_YOUR INSTRUCTIONS_. In the data below, restate exactly the lines from the one with "fruit basket: present" to the final line, both included, but not the pictures.

_DATA FOR ANALYSIS_.
• • • • •

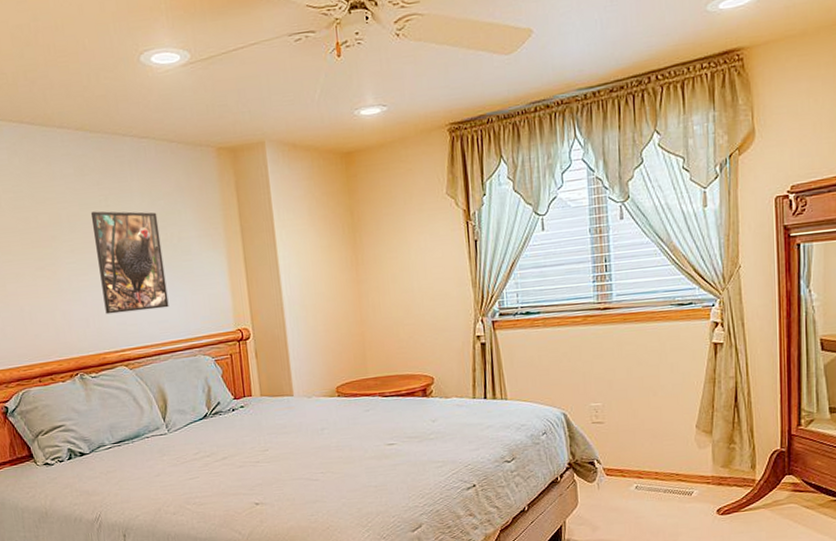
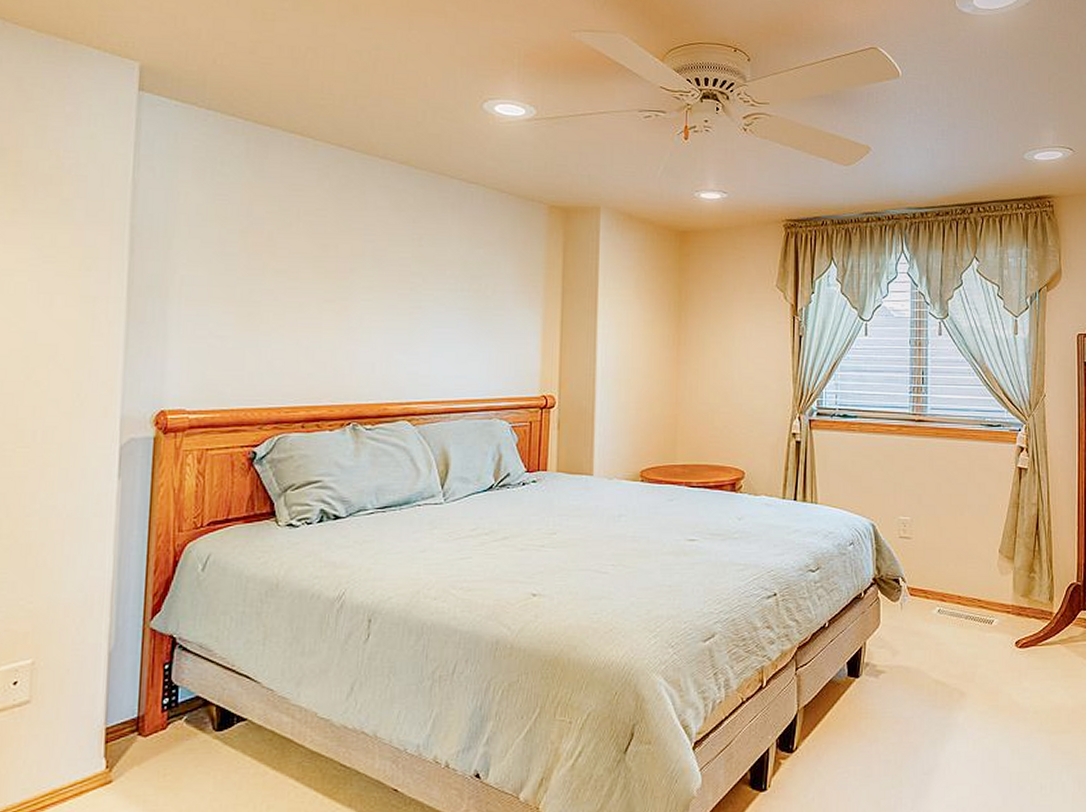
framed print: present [90,211,169,315] -> none [396,249,474,363]

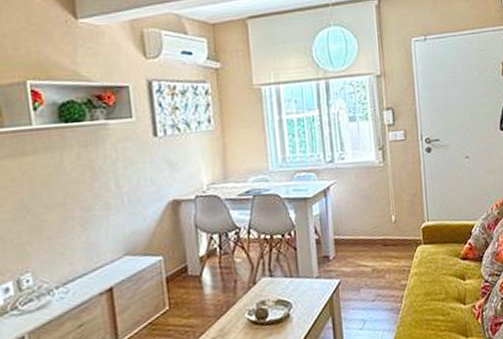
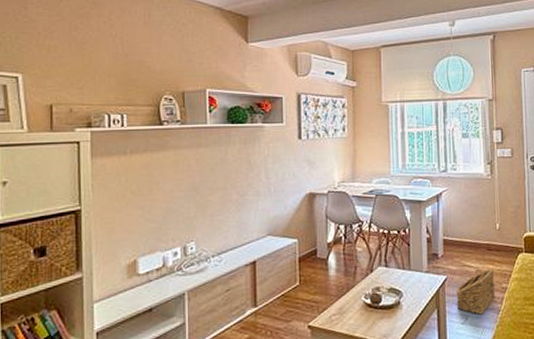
basket: none [351,266,395,317] -> present [456,269,496,315]

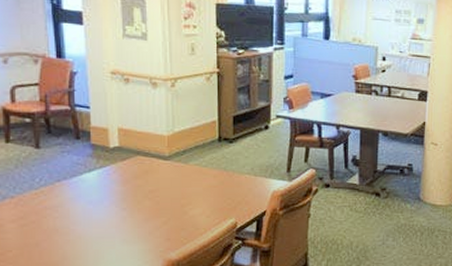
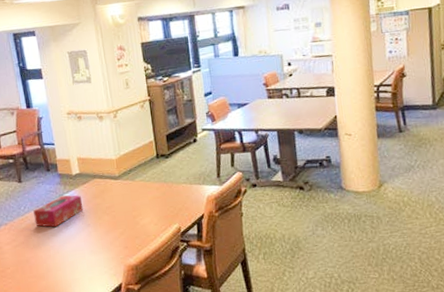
tissue box: none [52,170,119,208] -> present [33,195,84,228]

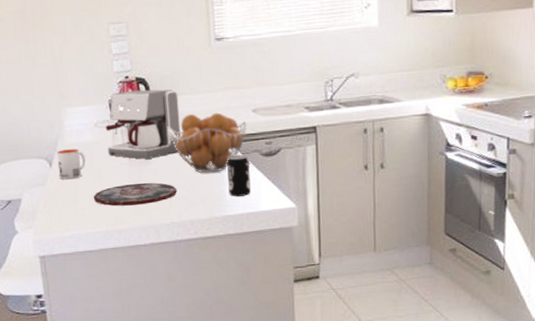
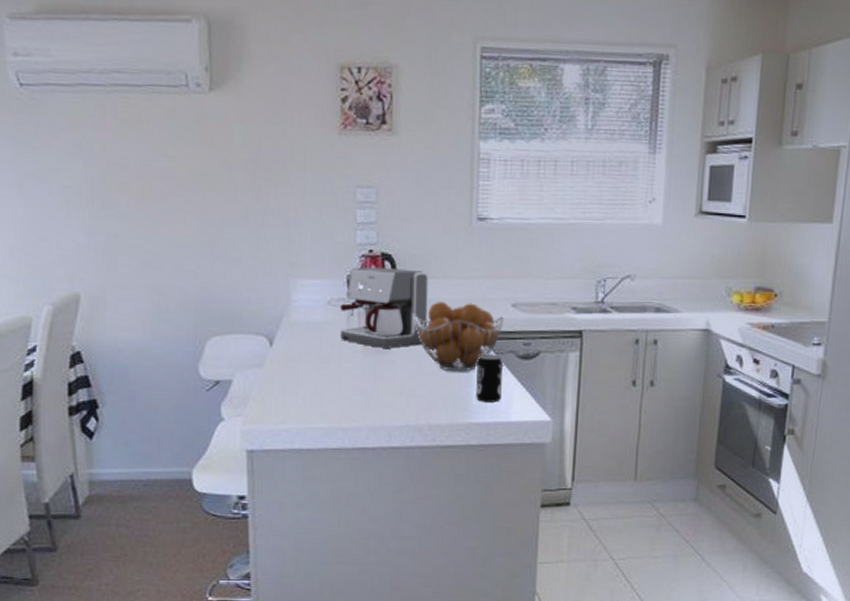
mug: present [56,149,86,180] -> none [279,327,313,363]
plate: present [93,182,177,206] -> none [317,375,417,401]

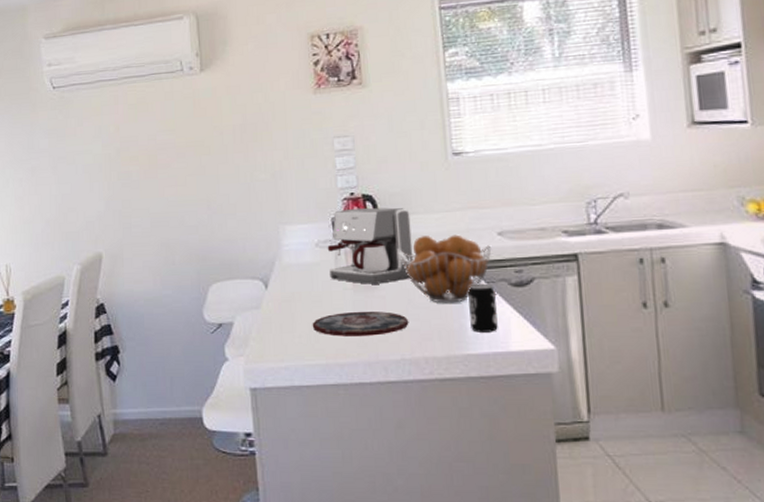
plate: none [317,375,417,401] -> present [312,311,409,336]

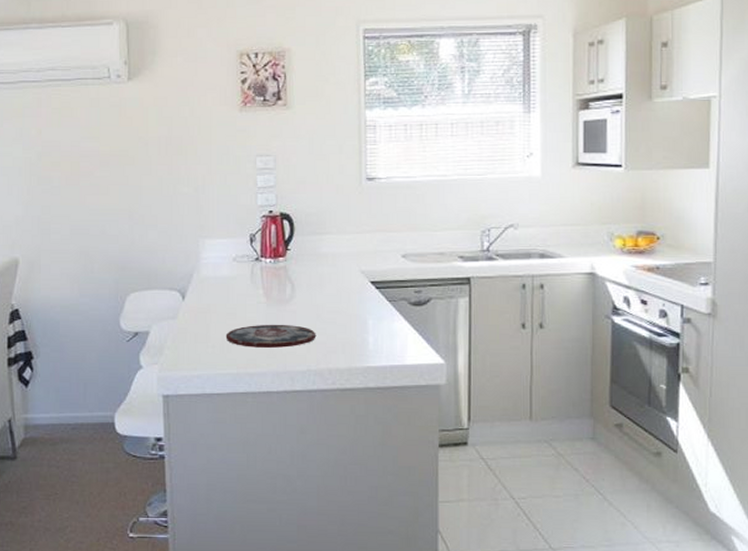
coffee maker: present [327,207,413,284] -> none [244,225,324,299]
fruit basket: present [399,234,492,303] -> none [311,255,396,319]
beverage can: present [468,283,498,333] -> none [372,302,396,347]

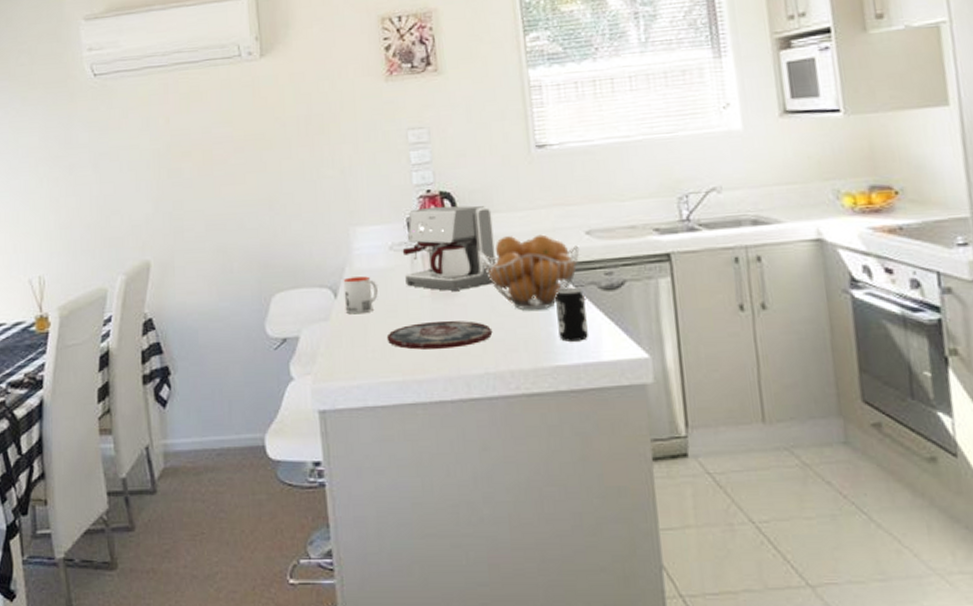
mug: none [191,283,220,315] -> present [343,276,378,315]
coffee maker: none [244,225,324,299] -> present [402,205,496,291]
fruit basket: none [311,255,396,319] -> present [480,234,580,310]
beverage can: none [372,302,396,347] -> present [555,287,588,342]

• • • • •

_TASK RESPONSE_.
fruit basket: present [399,234,492,303] -> none [311,255,396,319]
beverage can: present [468,283,498,333] -> none [372,302,396,347]

mug: none [191,283,220,315] -> present [343,276,378,315]
coffee maker: none [244,225,324,299] -> present [402,205,496,291]
fruit basket: none [311,255,396,319] -> present [480,234,580,310]
beverage can: none [372,302,396,347] -> present [555,287,588,342]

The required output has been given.